Here we go again! A new airline in Canada

As if the Canadian skies weren’t crazy enough, we now have a brand new airline (well, actually a small but established airline (Flair Airlines) with a new and marginally catchy name “NewLeaf Travel Company”) starting in Winnipeg.

The lessons of Greyhound, JetsGo and Canada 3000 are learned, says their new CEO, and they are ready to do for the travelling public what no other carrier has successfully done before. Challenge the might of Air Canada and WestJet, and the depth of their pockets.

And money is only the starting point; Air Canada is a public company with a soaring stock price; WestJet's shareholders include the Ontario Pension fund. Neither like competition; they don’t even like each other, although they do use each other to fly their crews around, and start-ups are a menace. They might take business, and this needs to be stopped at all costs.
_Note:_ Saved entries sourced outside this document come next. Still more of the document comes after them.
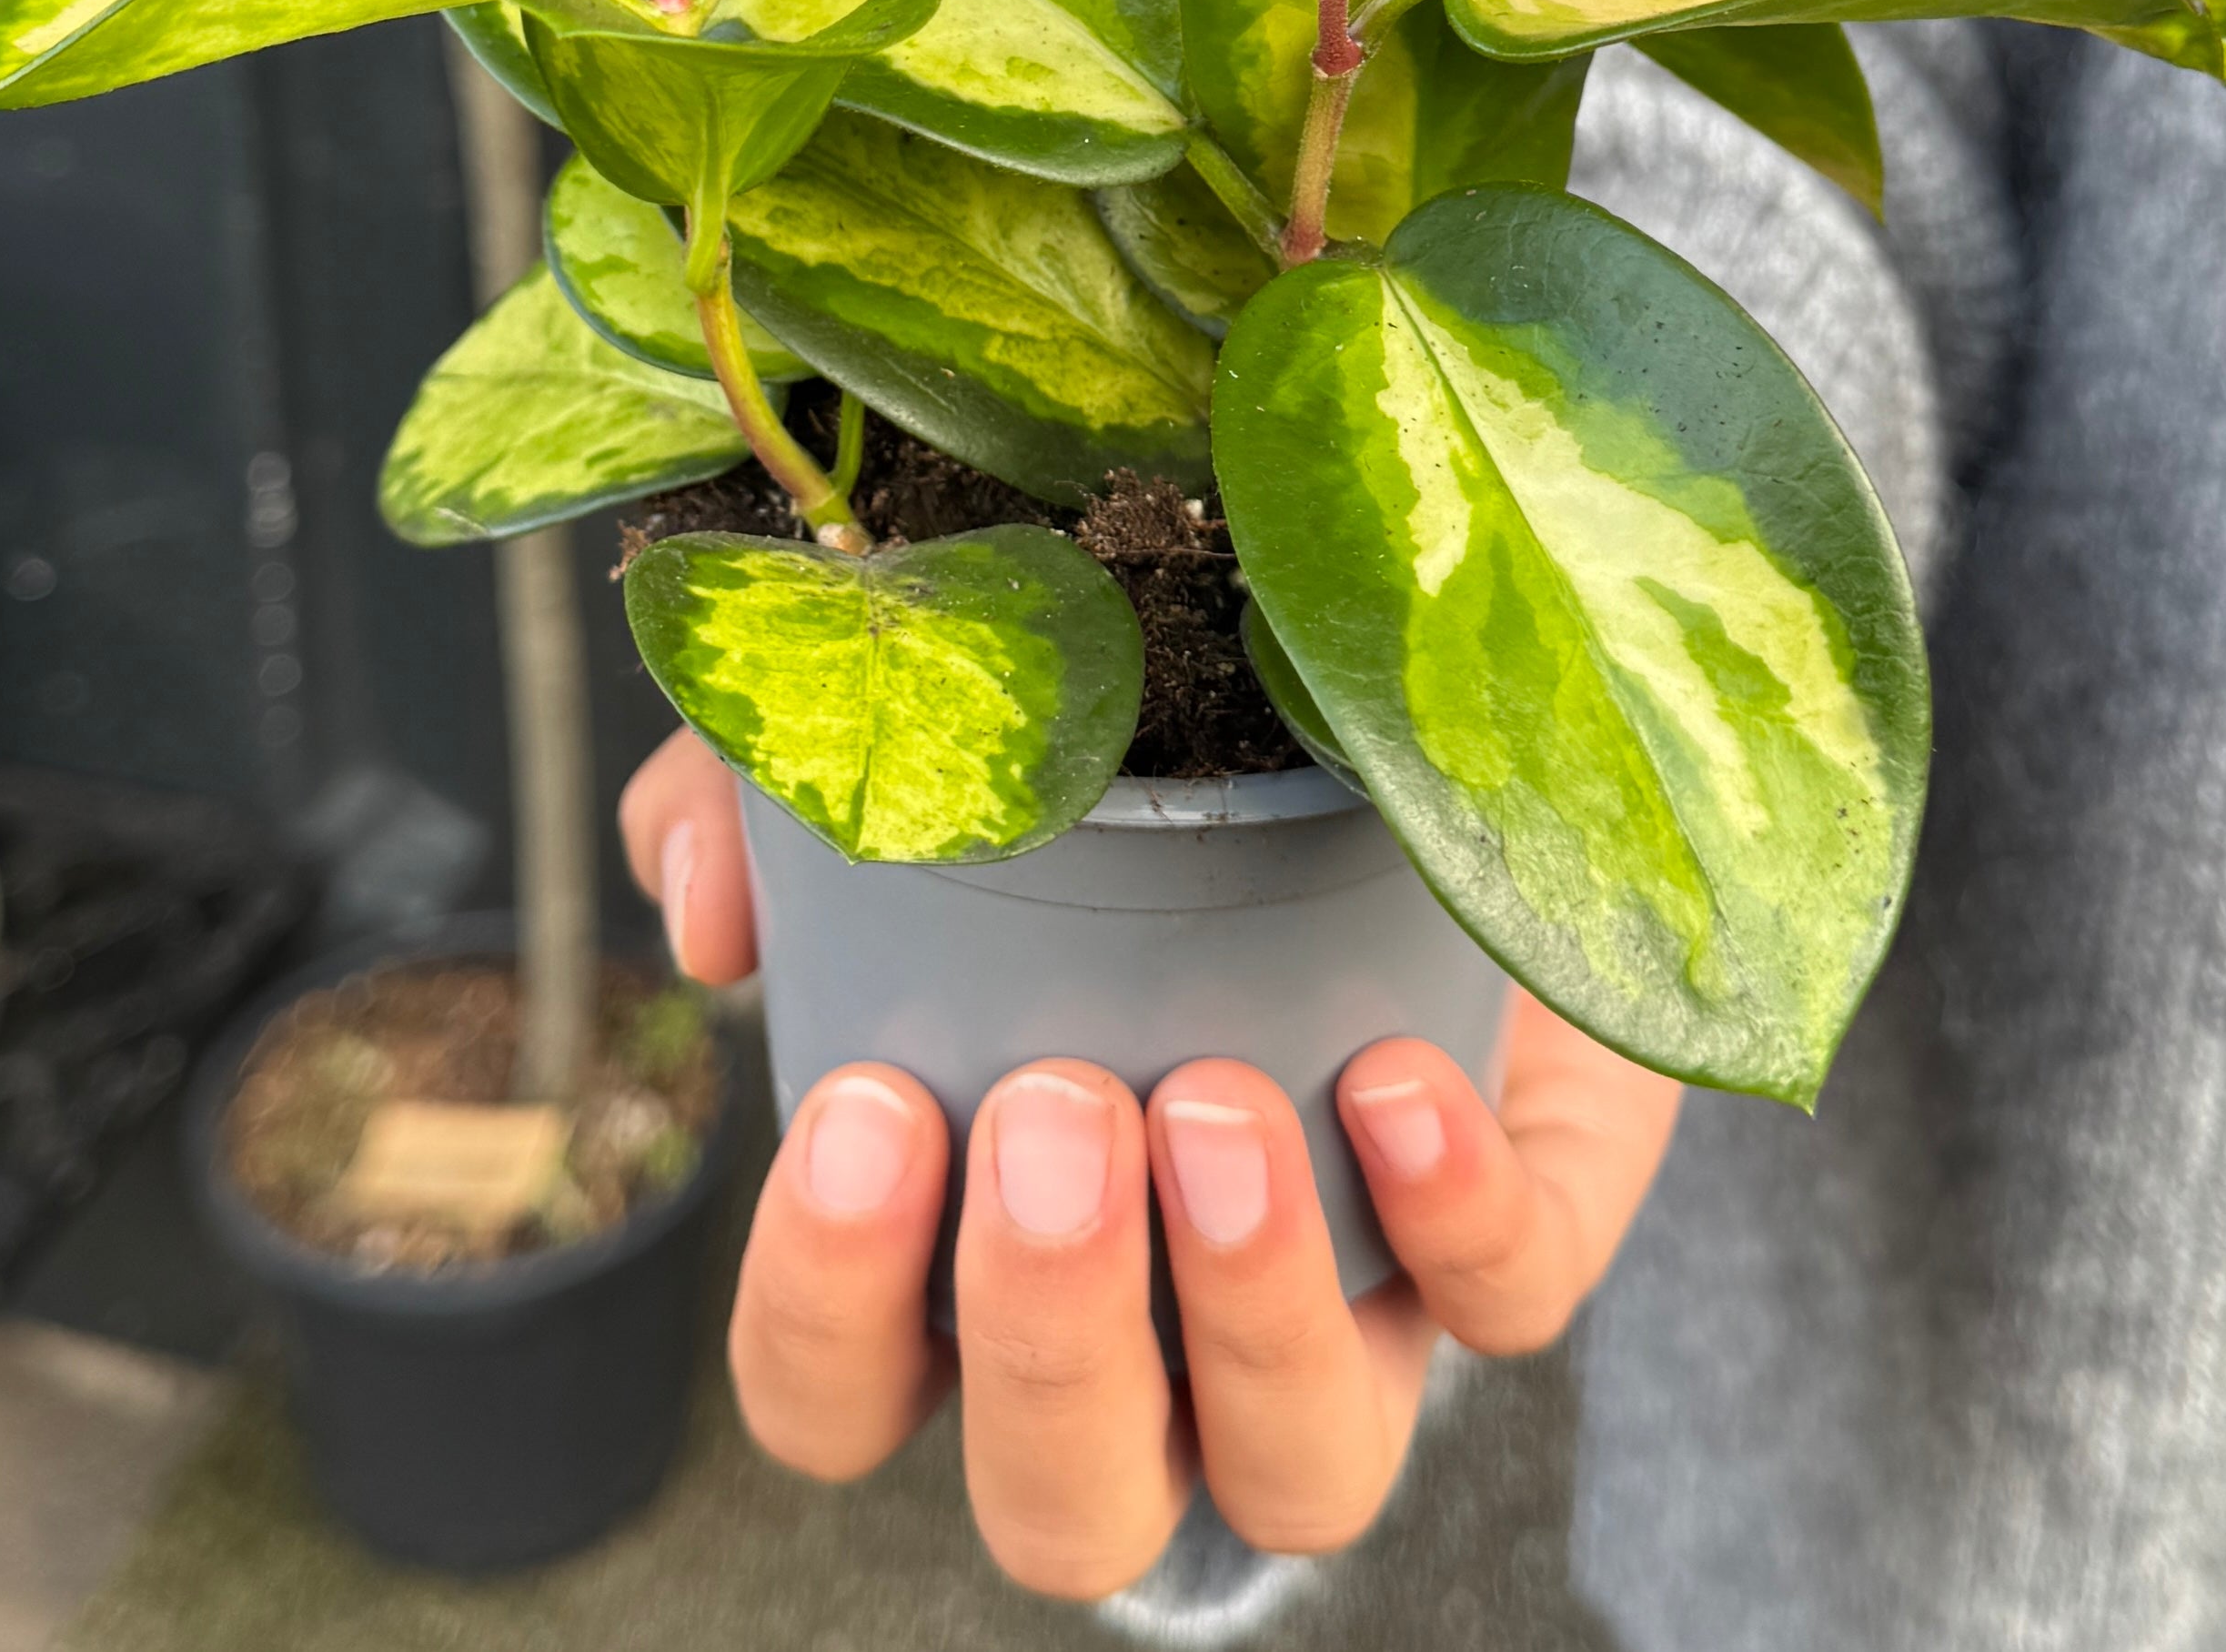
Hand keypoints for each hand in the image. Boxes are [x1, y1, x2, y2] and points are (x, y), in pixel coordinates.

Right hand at [622, 730, 1682, 1598]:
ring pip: (1296, 1473)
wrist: (1391, 717)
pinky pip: (1501, 1307)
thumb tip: (714, 916)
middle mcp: (1158, 1328)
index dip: (826, 1313)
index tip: (866, 1108)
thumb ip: (764, 792)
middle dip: (1047, 1336)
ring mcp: (1346, 1298)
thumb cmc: (1116, 760)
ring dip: (1242, 1314)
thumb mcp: (919, 737)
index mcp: (978, 1243)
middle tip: (1051, 1113)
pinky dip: (1447, 1218)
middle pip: (1068, 1507)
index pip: (839, 1396)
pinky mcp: (1511, 1230)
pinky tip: (1388, 1076)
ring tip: (1214, 1106)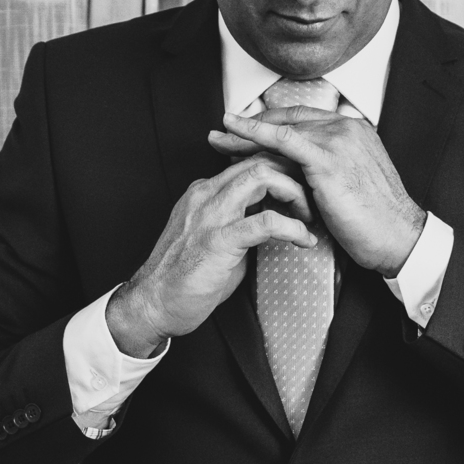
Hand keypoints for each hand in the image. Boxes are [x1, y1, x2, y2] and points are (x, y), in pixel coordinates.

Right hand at [107, 156, 317, 356]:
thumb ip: (241, 223)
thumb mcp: (215, 238)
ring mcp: (210, 214)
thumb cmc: (184, 278)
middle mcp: (206, 194)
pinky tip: (304, 240)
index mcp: (205, 191)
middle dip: (293, 174)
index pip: (250, 160)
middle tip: (311, 201)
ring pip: (261, 176)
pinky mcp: (219, 240)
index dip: (282, 169)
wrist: (153, 304)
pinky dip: (293, 228)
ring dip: (294, 193)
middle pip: (259, 159)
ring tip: (308, 216)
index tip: (303, 189)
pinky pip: (266, 222)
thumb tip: (273, 221)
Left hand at [208, 108, 425, 276]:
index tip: (245, 133)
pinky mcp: (328, 158)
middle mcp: (346, 127)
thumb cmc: (375, 220)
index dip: (271, 125)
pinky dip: (256, 133)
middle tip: (221, 132)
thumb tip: (297, 176)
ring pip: (282, 130)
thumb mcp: (349, 184)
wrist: (397, 236)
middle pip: (288, 122)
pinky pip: (284, 140)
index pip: (303, 121)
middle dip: (251, 127)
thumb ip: (326, 171)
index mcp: (353, 130)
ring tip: (219, 139)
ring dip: (245, 134)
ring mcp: (338, 139)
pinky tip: (235, 132)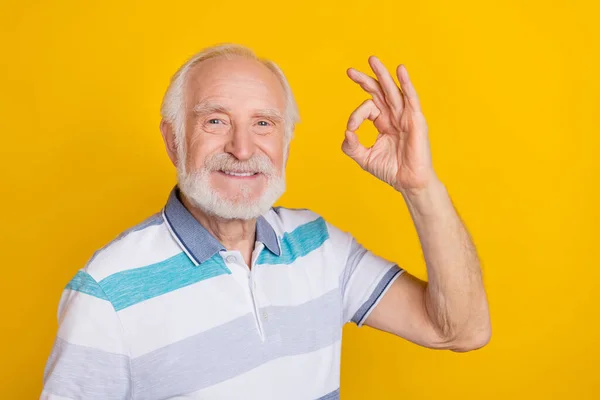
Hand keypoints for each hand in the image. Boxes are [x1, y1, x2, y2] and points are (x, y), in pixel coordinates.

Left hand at [342, 56, 437, 195]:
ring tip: (372, 60)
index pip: (367, 108)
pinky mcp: (416, 120)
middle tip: (349, 71)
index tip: (351, 129)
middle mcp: (394, 115)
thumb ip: (351, 146)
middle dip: (365, 80)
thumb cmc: (390, 170)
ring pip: (393, 90)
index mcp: (383, 122)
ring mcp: (405, 116)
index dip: (356, 115)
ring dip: (382, 74)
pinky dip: (406, 83)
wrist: (408, 182)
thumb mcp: (364, 158)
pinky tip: (400, 70)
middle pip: (379, 91)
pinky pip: (411, 98)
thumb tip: (347, 131)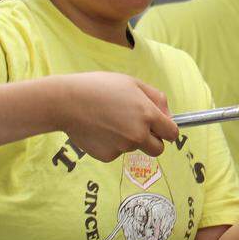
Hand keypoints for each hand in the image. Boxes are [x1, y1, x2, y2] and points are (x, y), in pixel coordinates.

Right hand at [51, 72, 178, 160]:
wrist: (65, 102)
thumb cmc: (99, 87)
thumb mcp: (132, 83)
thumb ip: (156, 98)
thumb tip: (168, 115)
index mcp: (148, 115)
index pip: (172, 134)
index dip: (168, 130)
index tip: (162, 128)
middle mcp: (138, 135)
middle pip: (158, 149)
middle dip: (152, 140)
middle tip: (137, 127)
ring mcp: (123, 148)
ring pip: (134, 148)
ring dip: (128, 138)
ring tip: (109, 120)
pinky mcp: (107, 156)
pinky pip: (116, 152)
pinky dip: (111, 143)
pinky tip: (99, 129)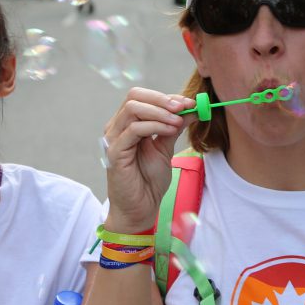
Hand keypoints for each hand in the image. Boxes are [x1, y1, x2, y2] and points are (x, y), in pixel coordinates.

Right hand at [101, 87, 194, 230]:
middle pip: (134, 96)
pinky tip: (170, 131)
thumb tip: (191, 108)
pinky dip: (154, 126)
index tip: (189, 103)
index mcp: (127, 124)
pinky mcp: (115, 152)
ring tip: (178, 122)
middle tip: (183, 107)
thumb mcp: (166, 148)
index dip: (166, 97)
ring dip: (160, 111)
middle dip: (162, 99)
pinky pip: (134, 130)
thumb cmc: (149, 181)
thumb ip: (174, 127)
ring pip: (133, 108)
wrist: (140, 208)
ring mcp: (114, 139)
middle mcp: (117, 128)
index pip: (142, 97)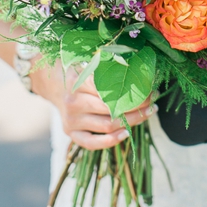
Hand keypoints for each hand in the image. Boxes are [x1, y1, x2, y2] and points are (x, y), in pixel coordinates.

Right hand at [30, 63, 155, 150]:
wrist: (54, 85)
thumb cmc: (79, 72)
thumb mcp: (89, 63)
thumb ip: (108, 67)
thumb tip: (140, 69)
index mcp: (78, 83)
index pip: (110, 90)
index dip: (133, 92)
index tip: (150, 90)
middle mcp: (73, 103)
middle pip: (112, 109)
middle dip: (137, 108)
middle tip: (152, 103)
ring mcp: (71, 120)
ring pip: (107, 126)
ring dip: (131, 122)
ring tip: (147, 114)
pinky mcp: (71, 133)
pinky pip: (92, 143)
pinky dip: (110, 141)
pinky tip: (126, 134)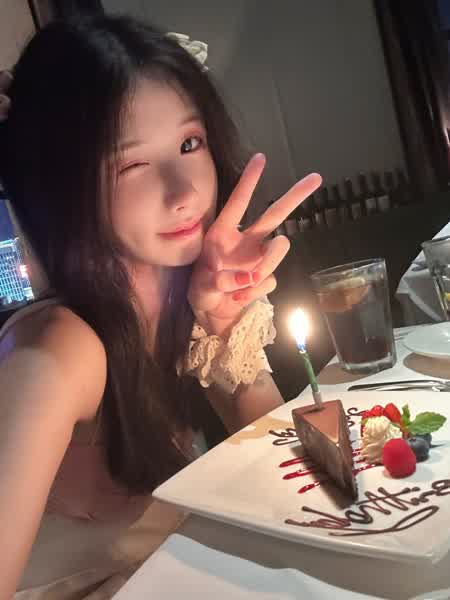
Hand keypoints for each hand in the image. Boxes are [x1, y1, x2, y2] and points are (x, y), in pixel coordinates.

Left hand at [188, 154, 321, 336]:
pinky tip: (238, 298)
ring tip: (238, 288)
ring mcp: (258, 259)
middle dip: (295, 196)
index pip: (238, 203)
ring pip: (277, 251)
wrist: (212, 314)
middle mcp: (246, 242)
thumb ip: (222, 281)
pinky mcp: (265, 277)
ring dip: (262, 268)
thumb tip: (249, 277)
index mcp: (223, 234)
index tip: (261, 158)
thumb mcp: (202, 287)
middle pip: (275, 214)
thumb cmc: (202, 292)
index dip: (249, 181)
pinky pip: (269, 281)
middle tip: (316, 178)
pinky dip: (252, 293)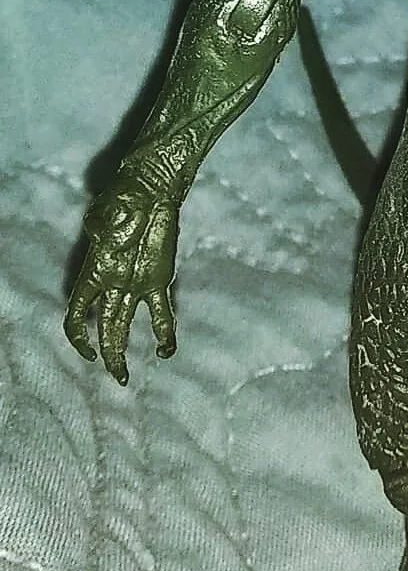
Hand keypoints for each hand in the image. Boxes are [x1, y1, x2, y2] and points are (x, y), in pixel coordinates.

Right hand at [64, 177, 178, 383]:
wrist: (150, 192)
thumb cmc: (123, 198)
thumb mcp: (105, 211)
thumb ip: (102, 225)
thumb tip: (104, 236)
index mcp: (94, 272)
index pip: (78, 311)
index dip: (79, 334)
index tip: (89, 352)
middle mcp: (111, 284)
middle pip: (104, 326)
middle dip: (107, 354)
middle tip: (118, 378)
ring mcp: (135, 284)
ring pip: (126, 325)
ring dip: (124, 351)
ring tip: (126, 376)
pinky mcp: (159, 280)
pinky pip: (161, 312)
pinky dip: (164, 332)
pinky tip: (167, 350)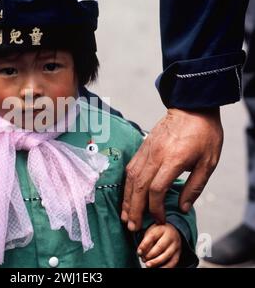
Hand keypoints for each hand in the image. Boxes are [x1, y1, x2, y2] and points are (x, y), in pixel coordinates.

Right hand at [121, 107, 222, 230]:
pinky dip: (126, 185)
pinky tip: (126, 195)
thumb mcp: (209, 162)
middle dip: (134, 209)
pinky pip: (130, 169)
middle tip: (132, 226)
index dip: (155, 208)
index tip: (160, 219)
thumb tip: (182, 208)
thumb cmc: (204, 134)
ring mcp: (146, 151)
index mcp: (173, 160)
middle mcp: (155, 156)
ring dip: (126, 199)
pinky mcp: (142, 148)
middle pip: (138, 187)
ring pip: (130, 179)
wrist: (191, 107)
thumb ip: (195, 187)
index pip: (157, 190)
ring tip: (125, 215)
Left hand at [137, 223, 181, 267]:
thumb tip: (141, 253)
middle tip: (143, 259)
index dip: (144, 245)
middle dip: (150, 254)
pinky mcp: (178, 253)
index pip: (152, 236)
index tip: (139, 252)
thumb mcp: (151, 232)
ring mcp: (175, 245)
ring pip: (166, 255)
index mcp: (161, 229)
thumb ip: (146, 241)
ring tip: (148, 265)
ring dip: (156, 262)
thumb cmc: (158, 233)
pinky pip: (172, 262)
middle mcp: (170, 236)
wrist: (172, 232)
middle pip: (160, 247)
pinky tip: (157, 268)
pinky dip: (164, 267)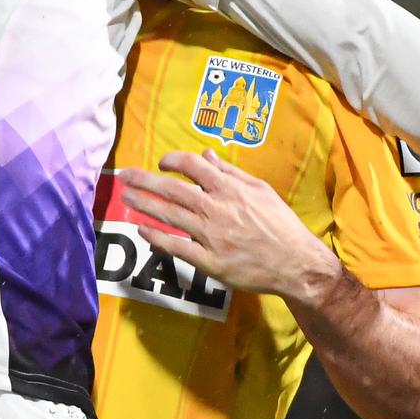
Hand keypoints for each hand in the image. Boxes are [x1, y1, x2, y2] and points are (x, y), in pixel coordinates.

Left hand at [115, 150, 339, 298]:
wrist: (296, 263)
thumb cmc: (280, 224)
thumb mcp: (261, 190)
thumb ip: (231, 173)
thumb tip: (207, 155)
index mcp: (230, 189)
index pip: (193, 166)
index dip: (172, 160)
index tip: (160, 163)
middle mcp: (217, 209)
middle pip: (173, 190)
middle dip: (144, 180)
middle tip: (124, 175)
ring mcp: (212, 236)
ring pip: (170, 215)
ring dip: (144, 204)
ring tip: (126, 197)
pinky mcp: (210, 261)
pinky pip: (177, 247)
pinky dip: (157, 237)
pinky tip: (142, 229)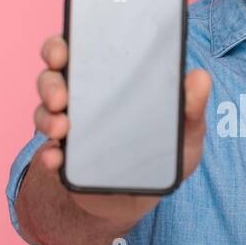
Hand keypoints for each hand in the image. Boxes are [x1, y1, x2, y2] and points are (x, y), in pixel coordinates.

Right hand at [32, 34, 211, 227]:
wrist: (142, 199)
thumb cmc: (163, 156)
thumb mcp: (185, 132)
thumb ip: (191, 108)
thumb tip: (200, 78)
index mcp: (108, 81)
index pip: (79, 51)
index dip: (63, 45)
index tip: (63, 51)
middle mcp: (82, 99)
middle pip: (52, 77)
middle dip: (50, 82)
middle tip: (61, 97)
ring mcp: (69, 128)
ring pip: (44, 111)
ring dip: (47, 117)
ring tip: (62, 128)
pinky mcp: (63, 159)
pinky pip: (47, 152)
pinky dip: (48, 155)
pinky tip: (55, 158)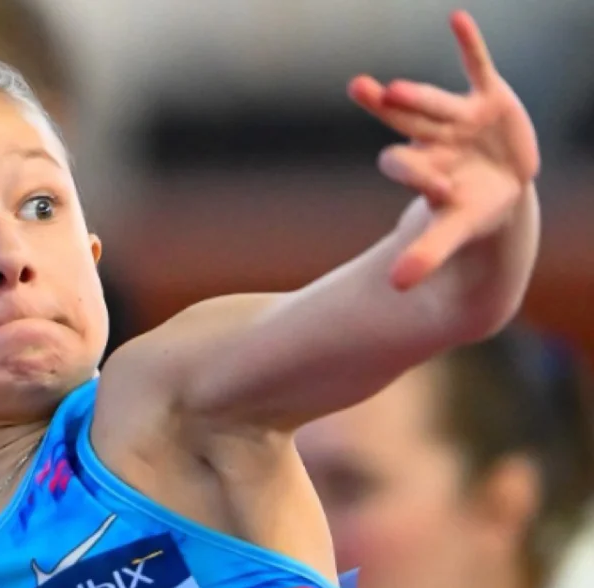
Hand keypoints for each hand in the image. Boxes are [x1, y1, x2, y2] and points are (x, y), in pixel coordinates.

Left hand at [349, 10, 539, 289]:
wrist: (499, 189)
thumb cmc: (468, 210)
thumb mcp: (453, 231)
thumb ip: (425, 254)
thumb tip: (396, 286)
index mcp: (423, 171)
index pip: (409, 167)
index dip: (413, 171)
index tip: (432, 186)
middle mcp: (434, 141)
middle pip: (406, 123)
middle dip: (389, 110)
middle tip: (363, 91)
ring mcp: (459, 119)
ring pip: (436, 102)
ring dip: (420, 93)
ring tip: (396, 88)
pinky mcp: (489, 100)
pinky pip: (477, 66)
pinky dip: (469, 44)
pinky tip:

We will see predatory pricing; we will see additional shots of the travellers’ cocaine, Frequent Flyer Points, and we will see some pretty demanding advertising. We will also, soon enough, hear the cry of the stranded passenger seeking somebody’s assistance to bring them home in the event that NewLeaf Travel fails to deliver.

I would love to see new, low cost carriers survive; however, they regularly do so only in highly populated environments with an average flight-length of about one hour. Charter flights are, of course, a different matter, firstly because the risk is shared with the tour operator, but stand-alone scheduled airs service is not for the faint of heart. It is a high-risk and basically low-yield business.

It is very difficult to wean regular flyers from their preferred carrier/alliance, and the passengers who are driven completely by cost are about as fickle as any market can be; they will be off to an alternative as soon as a piece of bait is tossed their way, and will only look to pay as little as possible. Adding car rentals and hotels is a nice idea, but it took EasyJet and Ryanair, the doyens of this genre of airline,  many years and much investment capital to do so.

And they didn’t start their business life in Winnipeg. We may be a singularly cheap city, but we still remain a long, long way from anywhere. The key to a successful low-cost operation, apart from the obvious lack of legacy costs, pensions, ultra-highly paid executives and so on, is the ability to fly often; with an average on a one-hour flight, one can offer twice as many rotations as one can with an average flight of two hours in the air. This makes a huge difference.

When WestJet first started, they operated on the Vancouver, Calgary, Edmonton, Kelowna routes; all short and all popular. They started a Calgary / Winnipeg route, but soon abandoned it, realising that it took five hours to get the aircraft from Calgary to Winnipeg and back, during which time they could have flown three or even four legs in their familiar environment.

We will, of course, happily allow ourselves to be seduced again; but remember Zoom, Astro (yes, who remember their four months of scheduled service to Winnipeg), Nationair, Roots Air and of course Royal, the reincarnation of JetsGo.


I do wish NewLeaf success; I just don’t want the travel community, and the community at large to have to pick up the pieces.